Is paper disappearing?
Are books going, going gone?
There have been rumors that reams of paper, notepads, note books, various paper goods -- yes, even toilet paper -- are going to disappear.
I wonder and worry about this. For writer Em, golly, it's important that books be published on paper, not just online, or electronically -- books -- hard covers, paper backs, as well as pamphlets, magazines, and newspapers. Good Lord, if paper is disappearing, are books going to disappear?
Publishers were going out of business before the Kindle appeared. Publishing houses were merging; and manufacturers of typing paper, stationery, wrapping paper, cardboard containers were shifting into plastic substitutes.
Back then, I figured it was just a trend.
Here's what I learned from The Week Magazine's recent article about the book business. It was written by staff reporters, who quoted Nicolas Carr, who wrote three prize-winning books on where the Internet is taking us, what it's doing to our brains, and what's happening to books.
"The demise of paper has been predicted for a century, Gutenberg, we
know, but what about the eunuch Cai Lun? He invented paper in A.D. 105. -- mashing bits of tree bark and hemp fiber together in a little water, pounding it into a paste, let it dry into sheets in the sun. Cal's method is still pretty much the way paper gets made today.
"The craft of paper-making spread quickly -- within a few centuries, paper replaced animal skins, papyrus mats, and wooden tablets that the world was using for writing and reading. When Gutenberg created the printing press around 1450, inky fingers became inky machines, but it was Cai Lun who gave us our reading material."
Not sure where the article was heading about the future of paper, and books -- wonderful real books -- I devoured the statistics and details.:
The average American goes through a quarter ton of paper every year. Over the last decade, in developed countries, paper consumption has fallen sharply. The arrival of the personal computer and its companion printer didn't do it, but the rise of the Internet has made using paper an old-fashioned thing.

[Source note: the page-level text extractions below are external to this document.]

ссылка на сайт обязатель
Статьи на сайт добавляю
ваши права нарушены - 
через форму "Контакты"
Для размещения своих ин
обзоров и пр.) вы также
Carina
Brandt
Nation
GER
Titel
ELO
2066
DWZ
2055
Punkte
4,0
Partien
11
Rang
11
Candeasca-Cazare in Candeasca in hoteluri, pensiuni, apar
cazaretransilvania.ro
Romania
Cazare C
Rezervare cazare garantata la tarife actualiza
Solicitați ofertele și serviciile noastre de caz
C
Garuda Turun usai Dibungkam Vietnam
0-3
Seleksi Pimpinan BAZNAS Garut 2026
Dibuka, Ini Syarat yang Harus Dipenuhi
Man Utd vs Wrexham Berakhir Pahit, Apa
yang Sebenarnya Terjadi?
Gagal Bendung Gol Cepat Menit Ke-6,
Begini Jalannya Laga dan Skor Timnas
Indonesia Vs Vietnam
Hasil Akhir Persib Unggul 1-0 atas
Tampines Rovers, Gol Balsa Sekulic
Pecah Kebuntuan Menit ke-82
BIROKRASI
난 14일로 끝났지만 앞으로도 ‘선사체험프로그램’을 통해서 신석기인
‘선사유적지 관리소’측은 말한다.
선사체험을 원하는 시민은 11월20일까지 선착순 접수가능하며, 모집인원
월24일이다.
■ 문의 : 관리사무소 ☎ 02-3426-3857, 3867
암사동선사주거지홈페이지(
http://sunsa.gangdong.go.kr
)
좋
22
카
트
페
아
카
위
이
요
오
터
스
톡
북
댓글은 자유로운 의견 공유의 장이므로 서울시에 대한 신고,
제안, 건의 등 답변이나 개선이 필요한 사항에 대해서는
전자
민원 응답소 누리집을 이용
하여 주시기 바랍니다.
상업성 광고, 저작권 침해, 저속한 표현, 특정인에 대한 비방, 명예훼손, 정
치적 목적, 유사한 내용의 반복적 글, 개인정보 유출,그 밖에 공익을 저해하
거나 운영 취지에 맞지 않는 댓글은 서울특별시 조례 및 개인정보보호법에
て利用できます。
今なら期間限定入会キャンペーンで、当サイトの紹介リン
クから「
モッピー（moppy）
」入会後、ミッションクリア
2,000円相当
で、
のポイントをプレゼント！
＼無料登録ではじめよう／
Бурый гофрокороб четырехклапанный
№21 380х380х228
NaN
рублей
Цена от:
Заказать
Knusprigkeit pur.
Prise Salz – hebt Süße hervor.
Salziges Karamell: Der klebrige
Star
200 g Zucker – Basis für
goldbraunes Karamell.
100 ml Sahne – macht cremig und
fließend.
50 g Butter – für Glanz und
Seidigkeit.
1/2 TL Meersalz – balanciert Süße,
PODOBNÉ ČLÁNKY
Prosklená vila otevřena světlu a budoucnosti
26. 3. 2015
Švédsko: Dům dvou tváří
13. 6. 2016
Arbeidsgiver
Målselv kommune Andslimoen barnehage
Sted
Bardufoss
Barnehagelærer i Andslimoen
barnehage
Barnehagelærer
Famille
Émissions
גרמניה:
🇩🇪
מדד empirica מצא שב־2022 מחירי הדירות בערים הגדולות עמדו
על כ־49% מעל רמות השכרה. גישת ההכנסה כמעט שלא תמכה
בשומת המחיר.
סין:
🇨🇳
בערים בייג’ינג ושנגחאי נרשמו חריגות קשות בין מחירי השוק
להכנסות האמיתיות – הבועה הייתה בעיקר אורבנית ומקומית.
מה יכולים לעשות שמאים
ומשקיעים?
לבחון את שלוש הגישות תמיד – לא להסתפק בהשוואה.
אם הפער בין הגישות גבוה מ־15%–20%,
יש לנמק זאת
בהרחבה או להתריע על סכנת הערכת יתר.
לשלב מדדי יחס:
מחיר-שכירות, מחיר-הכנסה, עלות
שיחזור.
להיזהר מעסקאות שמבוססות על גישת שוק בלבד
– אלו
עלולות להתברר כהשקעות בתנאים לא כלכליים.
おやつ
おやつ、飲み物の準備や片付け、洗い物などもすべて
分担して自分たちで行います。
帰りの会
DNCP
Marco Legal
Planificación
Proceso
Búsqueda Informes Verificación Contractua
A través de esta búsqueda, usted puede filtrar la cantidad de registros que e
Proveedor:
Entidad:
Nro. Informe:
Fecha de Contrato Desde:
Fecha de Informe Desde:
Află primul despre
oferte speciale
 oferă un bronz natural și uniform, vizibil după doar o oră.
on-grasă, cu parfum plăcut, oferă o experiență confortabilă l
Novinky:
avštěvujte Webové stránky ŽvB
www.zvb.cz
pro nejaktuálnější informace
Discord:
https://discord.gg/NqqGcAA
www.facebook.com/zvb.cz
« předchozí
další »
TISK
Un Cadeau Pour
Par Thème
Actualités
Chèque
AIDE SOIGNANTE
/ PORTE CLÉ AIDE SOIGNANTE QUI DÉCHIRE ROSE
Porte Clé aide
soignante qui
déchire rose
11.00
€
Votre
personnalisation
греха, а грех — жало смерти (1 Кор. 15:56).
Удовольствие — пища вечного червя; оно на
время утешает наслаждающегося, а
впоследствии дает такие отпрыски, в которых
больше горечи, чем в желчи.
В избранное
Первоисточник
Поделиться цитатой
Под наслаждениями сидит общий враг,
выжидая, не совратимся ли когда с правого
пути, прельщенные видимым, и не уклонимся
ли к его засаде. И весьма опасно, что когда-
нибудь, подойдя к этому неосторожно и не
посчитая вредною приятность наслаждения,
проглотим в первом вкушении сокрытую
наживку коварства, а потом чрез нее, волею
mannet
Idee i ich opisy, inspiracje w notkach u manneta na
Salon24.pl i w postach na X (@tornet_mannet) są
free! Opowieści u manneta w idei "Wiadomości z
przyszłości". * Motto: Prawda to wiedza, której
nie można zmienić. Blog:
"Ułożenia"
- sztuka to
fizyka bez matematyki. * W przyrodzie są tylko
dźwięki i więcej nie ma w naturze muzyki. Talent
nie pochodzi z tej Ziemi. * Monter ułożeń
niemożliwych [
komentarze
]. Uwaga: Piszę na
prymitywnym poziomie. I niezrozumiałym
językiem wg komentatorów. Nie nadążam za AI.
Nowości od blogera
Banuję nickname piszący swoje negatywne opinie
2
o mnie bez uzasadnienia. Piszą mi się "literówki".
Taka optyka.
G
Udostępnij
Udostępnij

We’re writing fewer checks, sending fewer letters, circulating fewer reports -- even love letters, love notes, are passed between servers.
When Edison came out with the phonograph, Scribner’s Magazine published an essay by the French litterateur Octave Uzanne titled “The End of Books.” Apparently every time a new communication medium has came along -- radio, telephone, motion pictures, television, CD-Rom -- pundits have said we won't need books anymore. H.G. Wells wrote in one of his books that microfilm would replace the book.
Even so, other authorities -- educators, researchers -- have said that flipping through printed sheets works better, helps you learn better than reading an electronic page. Tests have shown that reading is a bodily activity -- we take in information with our sense of touch as well as with our sense of sight. A sequence of pages bound together into a physical object is very different from a flat screen that displays only a single “page” at a time. The physical presence of the printed pages, and the ability to flip back and forth through them, and develop a mental map of the contents of printed text, is "significantly important." Surveys in the U.S. and other countries, show that college students clearly prefer printed textbooks.
Hey, my husband, actor John Cullum, has said when he's "up" (can't remember the next line), he remembers the look of the page, the paragraph, and the panic vanishes.
Back and forth, the magazine article went, between what's great about e-books, and what's important about books with pages you turn, finally reporting that after an initial boom, electronic book sales are currently five percent less than they were last year, that in the U.S., some two billion books and 350 million magazines will be rolling off the presses.
The very last sentence in the magazine article was Nicholas Carr saying: "Something tells me Cai Lun isn’t turning in his grave just yet." So, at least the eunuch who invented paper back in 105 isn't worried.
Another brilliant guy, George Bernard Shaw, whom I admire and respect, said: "Only on paper has humanity yet achieved glory, beauty, truth, knowledge, virtue, and abiding love."
Yes, yes, that's what I feel! I love books, old books, second hand ones, new books, the smell, the feel of them, the look of words on a page. I'm really not sure that there will still be books on paper to read 10 years from now, but it's a relief to know that other book lovers feel the way Bernard Shaw, Nicolas Carr, actor John Cullum, and I feel.